Exercise details - Extract the records in full, leaving every picture out.

Data to process -
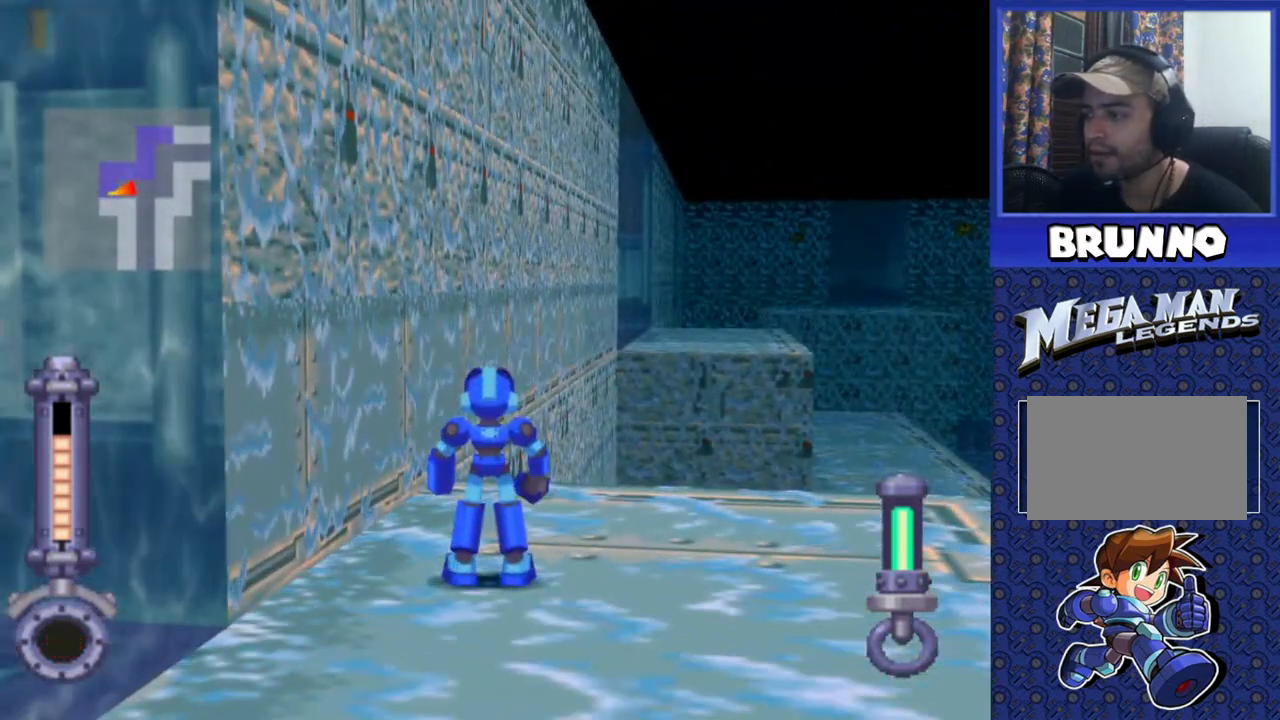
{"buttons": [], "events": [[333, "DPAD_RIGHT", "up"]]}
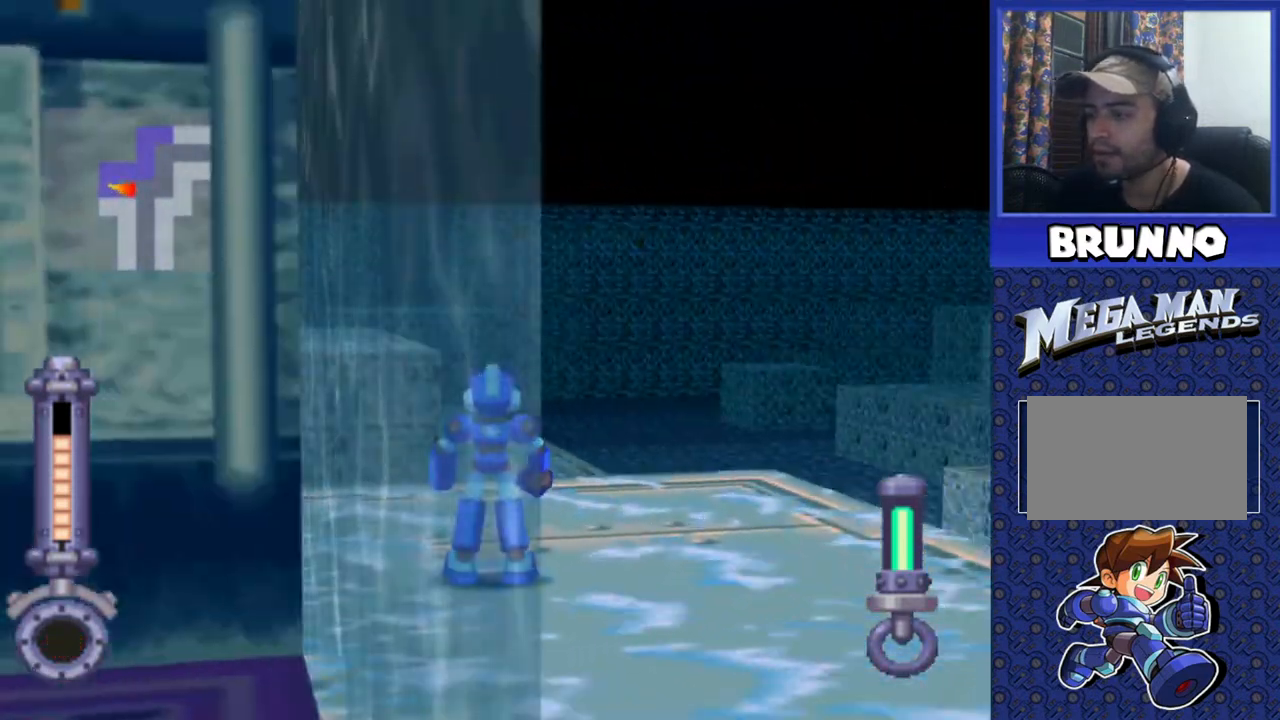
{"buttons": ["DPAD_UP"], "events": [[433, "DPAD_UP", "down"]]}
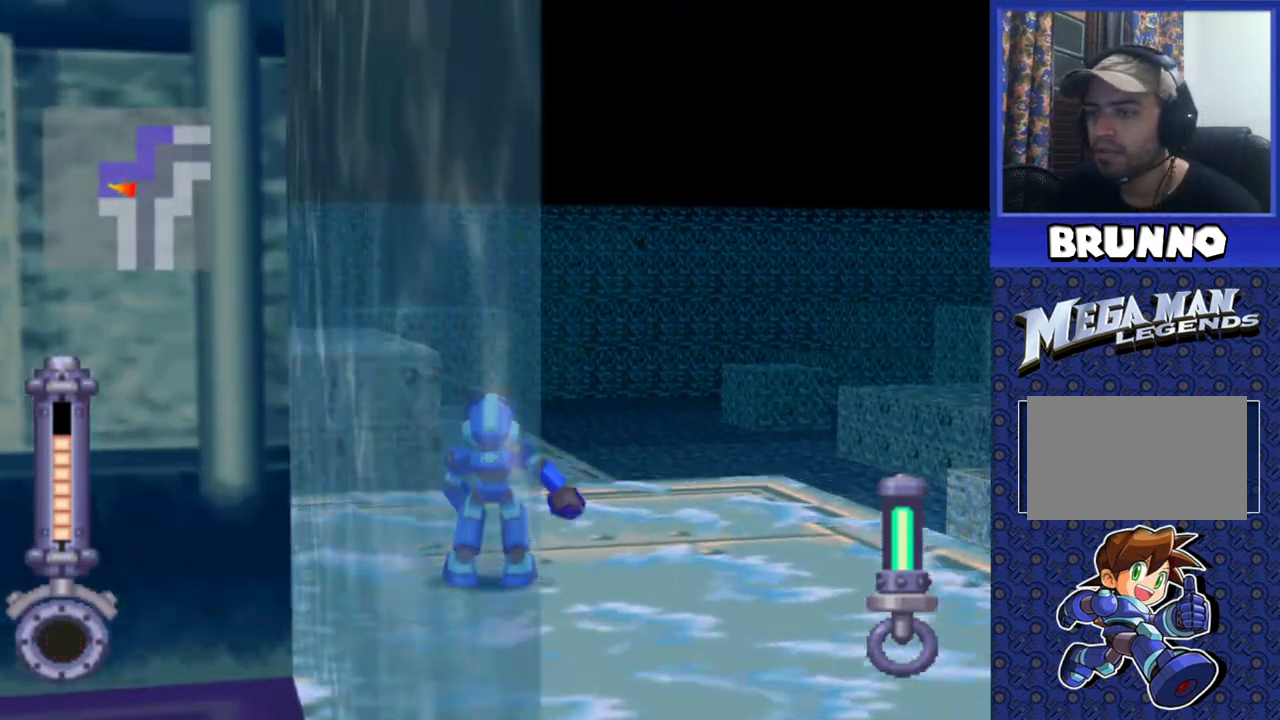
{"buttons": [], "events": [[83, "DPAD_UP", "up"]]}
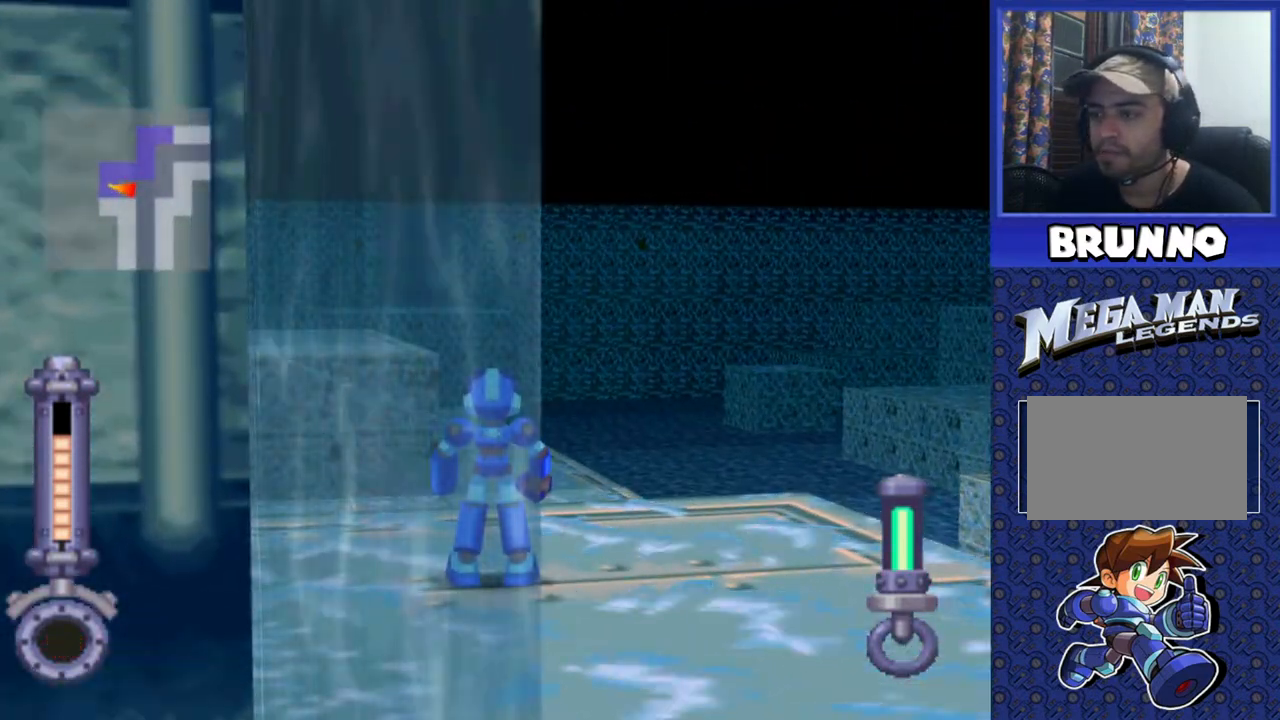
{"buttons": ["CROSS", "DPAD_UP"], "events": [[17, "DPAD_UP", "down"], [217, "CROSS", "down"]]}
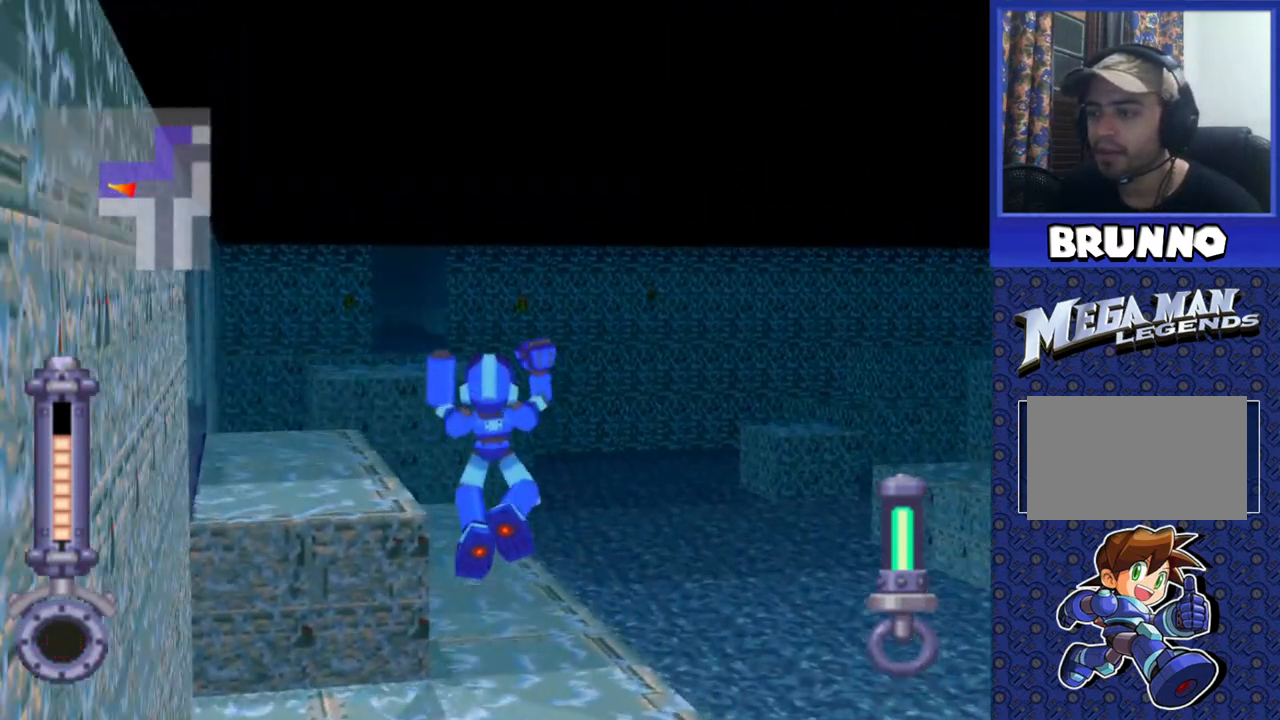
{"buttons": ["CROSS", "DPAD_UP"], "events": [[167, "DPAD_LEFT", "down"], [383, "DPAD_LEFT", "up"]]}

Answer box -
{"buttons": [], "events": [[333, "DPAD_RIGHT", "up"]]}
{"buttons": ["DPAD_UP"], "events": [[433, "DPAD_UP", "down"]]}
{"buttons": [], "events": [[83, "DPAD_UP", "up"]]}
{"buttons": ["CROSS", "DPAD_UP"], "events": [[17, "DPAD_UP", "down"], [217, "CROSS", "down"]]}
{"buttons": ["CROSS", "DPAD_UP"], "events": [[167, "DPAD_LEFT", "down"], [383, "DPAD_LEFT", "up"]]}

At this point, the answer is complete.